Commento a cura dei Monaci Silvestrini

[ads2]La linfa vitale.

«Io sono la vite vera e il Padre mio è l’agricoltore. Ogni tralcio che in me non porta frutto, lo taglia, e ogni tralcio che porta frutto, lo pota perché porti più frutto». Già nelle antiche profezie, il Messia veniva preannunciato come un germoglio nuovo e un virgulto fecondo, turgido di vita. La sua venuta, la sua storia, tutto ciò che egli ha detto e fatto ci hanno confermato quell’immagine e quella promessa. Oggi egli si autodefinisce vera vite in cui opera il provvido e sapiente vignaiolo, che è il Padre celeste. Egli toglie i tralci secchi, ormai buoni solo come legna da àrdere, e pota quelli fecondi affinché portino più frutto.

È evidente che la forza e la vitalità dei tralci sono indissolubilmente legate alla vicinanza o distanza dalla vite, da cui traggono l’alimento per produrre frutti buoni e abbondanti. Gesù vuole dirci l’importanza di restare intimamente uniti a lui, di formare un tutt’uno con la sua persona. Non abbiamo alcun dubbio che la vite è lo stesso Cristo e noi i suoi tralci. Non possiamo perciò avere una vita autonoma e staccata dalla vite, pena l’infecondità, la morte e il fuoco. I legami con cui possiamo e dobbiamo continuamente legarci a lui, sono l’ascolto della sua parola, la conformità della nostra vita alla sua, il vivere costantemente l’intimità della comunione con lui.

Dobbiamo avere il coraggio e la fiducia di lasciarci potare, di far rimuovere dalla nostra vita tutte le inutili pesantezze, tutti i motivi che ci distolgono dal Signore e ci tengono lontano da lui.

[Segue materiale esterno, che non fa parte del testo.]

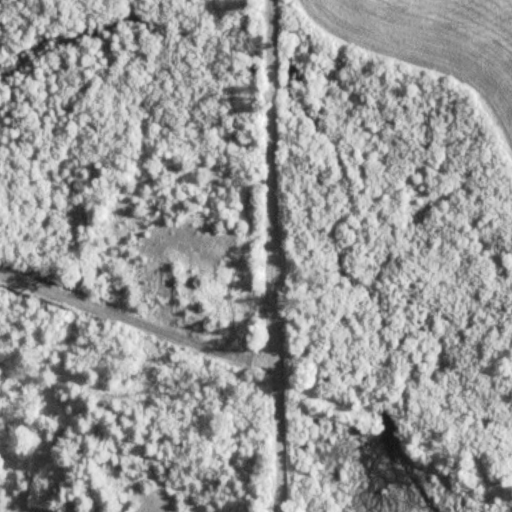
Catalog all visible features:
road: (274, 256)
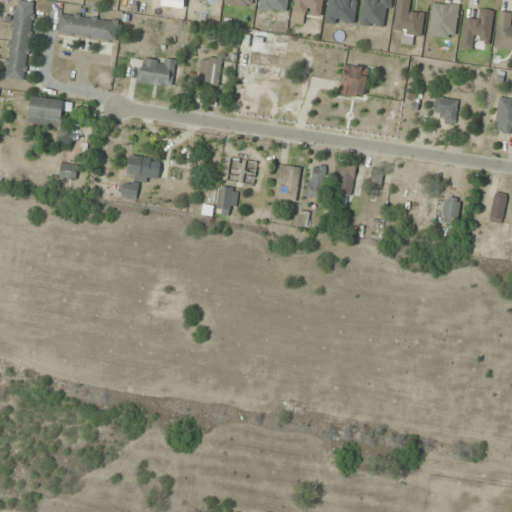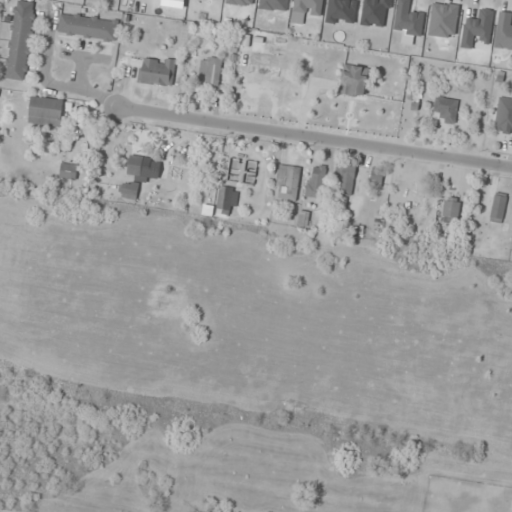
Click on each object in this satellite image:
building: (240, 3)
building: (274, 5)
building: (306, 10)
building: (88, 27)
building: (504, 32)
building: (20, 41)
building: (261, 53)
building: (157, 71)
building: (210, 71)
building: (354, 81)
building: (445, 109)
building: (46, 111)
building: (504, 116)
road: (314, 138)
building: (144, 167)
building: (68, 171)
building: (250, 173)
building: (375, 177)
building: (345, 179)
building: (288, 182)
building: (316, 182)
building: (129, 190)
building: (227, 200)
building: (498, 209)
building: (318, 215)
building: (421, 215)
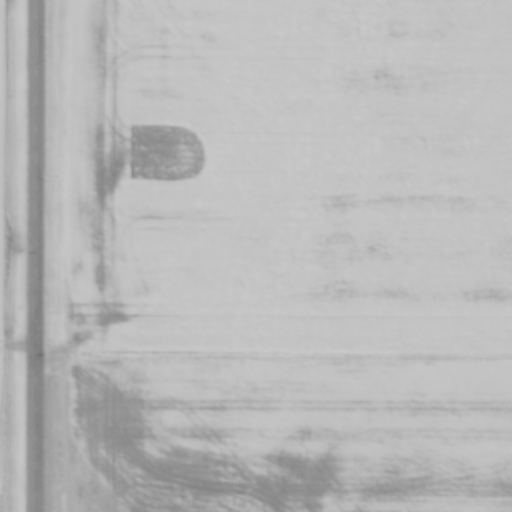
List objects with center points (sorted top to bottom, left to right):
road: (36, 256)
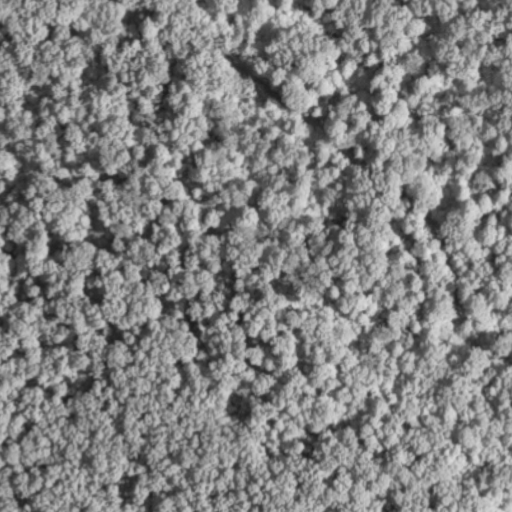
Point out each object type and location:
park: (34, 17)
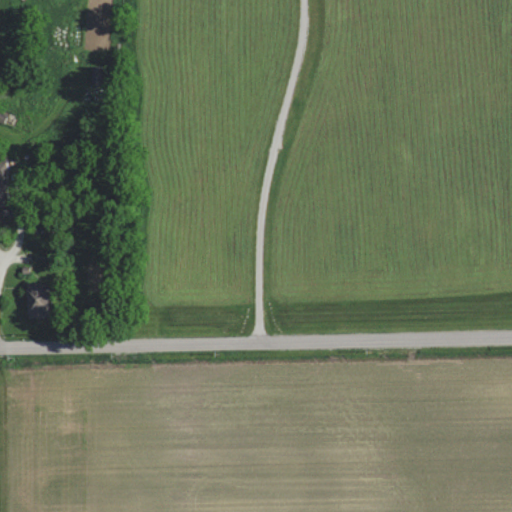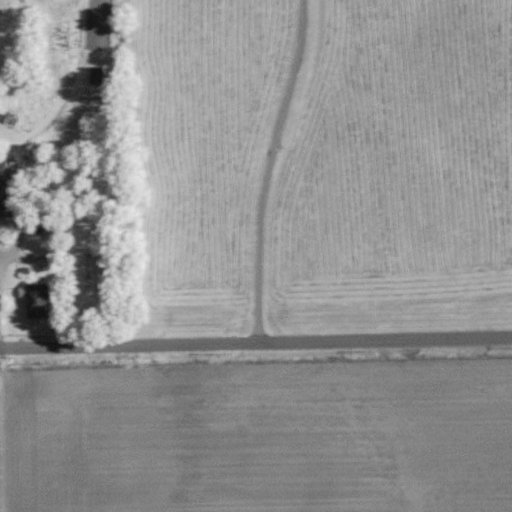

Per questo l’autore della lettera agli Ebrei afferma: «La parola di Dio è viva, efficace e più tagliente di ogni spada a doppio taglio; essa pènetra fino al punto di divisione dell’anima e dello spirito, delle giunture e delle midolla e scruta i sentimenti e i pensieri del cuore». Così, il buon Dio con quella spada, con la spada tagliente della sua parola, ci pota, con la forza della sua verità sfronda i nostri errori, con il suo amore cancella i nostri peccati, con la sua grazia ci santifica.

Questa è la linfa che, incessante, sgorga dalla vite, questo è il seme buono che dalla nostra arida terra sa trarre i succulenti grappoli, che spremuti al torchio della vita, vanno sugli altari per diventare sangue di Cristo.